Entre os dias 5-8 de abril do corrente ano, o Estado do Rio de Janeiro (a cidade e outras vizinhas, especialmente Niterói) conheceram a maior enchente histórica dos últimos 48 anos. Houve grandes alagamentos nas principais ruas, deslizamentos de encostas, subida de um metro e meio das águas da Lagoa Rodrigo de Freitas provocada, em parte, pela elevação da maré que impediu o desaguar das águas pluviais. O mais terrível foi a morte de centenas de pessoas, soterradas por toneladas de terra, árvores, pedras e lixo.
A tragédia climática trouxe à luz a tragédia social vivida pelas populações carentes. Esta é a segunda causa. Há mais de 500 favelas (comunidades pobres), dependuradas nas encostas das montanhas que serpenteiam a cidade. Elas não são culpadas pelos deslizamentos, como apontava o governador. Elas moram nestas regiões de risco porque, simplesmente, não tem para onde ir. Há uma notória insensibilidade geral pelos pobres, fruto do elitismo de nossa tradição colonial e escravagista. O Estado não foi montando para atender toda a população, mas principalmente as classes já beneficiadas. Nunca houve uma política pública consistente que inserisse as favelas como parte da cidade e por isso as urbanizasse, garantindo-lhes habitação segura, infra-estrutura de esgoto, água e luz e, não em último lugar, transporte. Sempre houve políticas pobres para os pobres que são as grandes maiorias da população e políticas ricas para os ricos. A consequência deste descaso se revela nos desastres que vitimam centenas de pessoas.

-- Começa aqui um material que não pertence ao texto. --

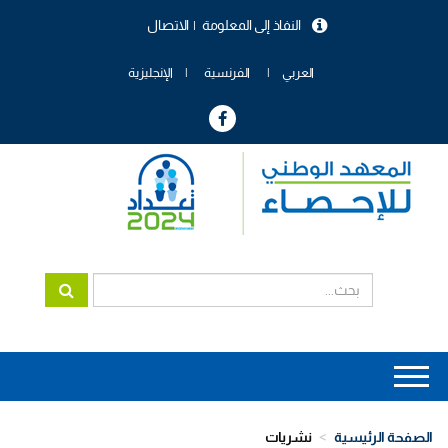
تجاوز
النفاذ إلى المعلومة
الاتصال
إلى
menu
المحتوى
header
الرئيسي
العربي
الفرنسية
الإنجليزية
Main
navigation
الصفحة الرئيسية
نشريات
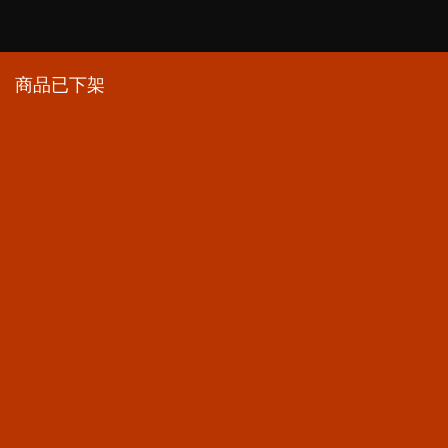
商品已下架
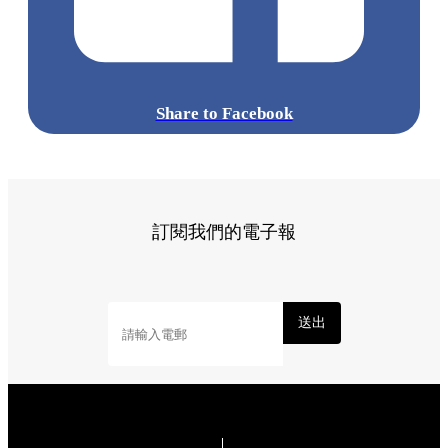
Share to Facebook
訂閱我們的電子報
送出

A terceira causa é a que eu chamaria de a falta de “profetas da ecologia”. Observando-se ruas e avenidas inundadas, viam-se boiando por sobre as águas, todo tipo de lixo, sacos cheios de rejeitos, garrafas plásticas, caixotes e até sofás e armários. Quer dizer, a população não incorporou uma atitude ecológica mínima de cuidar do lixo que produz. Esse lixo entupiu os bueiros e outros sugadouros de águas pluviais, o que provocou a subida repentina das águas torrenciais e seu lento escoamento.
Porto Alegre, no Rio Grande do Sul, nos oferece um belo exemplo. Sob a orientação de um irmão marista, Antônio Cecchin, que há anos vem trabalhando nos meios pobres em volta da cidade, organizou centenas de catadores de lixo. Fez levantar cerca de vinte grandes galpões, perto do centro, na ponta da Ilha Grande dos Marinheiros, onde o lixo é selecionado, limpado e vendido a diferentes fábricas que o re-utilizam.
Conscientizou os catadores de que com seu trabalho estão ajudando a manter a cidade limpa para que seja um lugar em que se possa viver com alegria. Orgulhosamente os catadores escreveram atrás de cada carrinho, em grandes letras, o seu título de dignidade: “Profetas da Ecologia”.
Assumiram como ideal as palavras de um de nossos maiores ecologistas, José Lutzenberger: “Um só catador faz mais pelo meio-ambiente no Brasil do que o próprio ministro do meio-ambiente”. Se existissem estes “profetas da ecologia” no Estado do Rio de Janeiro, as enchentes seriam menos avassaladoras e centenas de vidas seriam poupadas.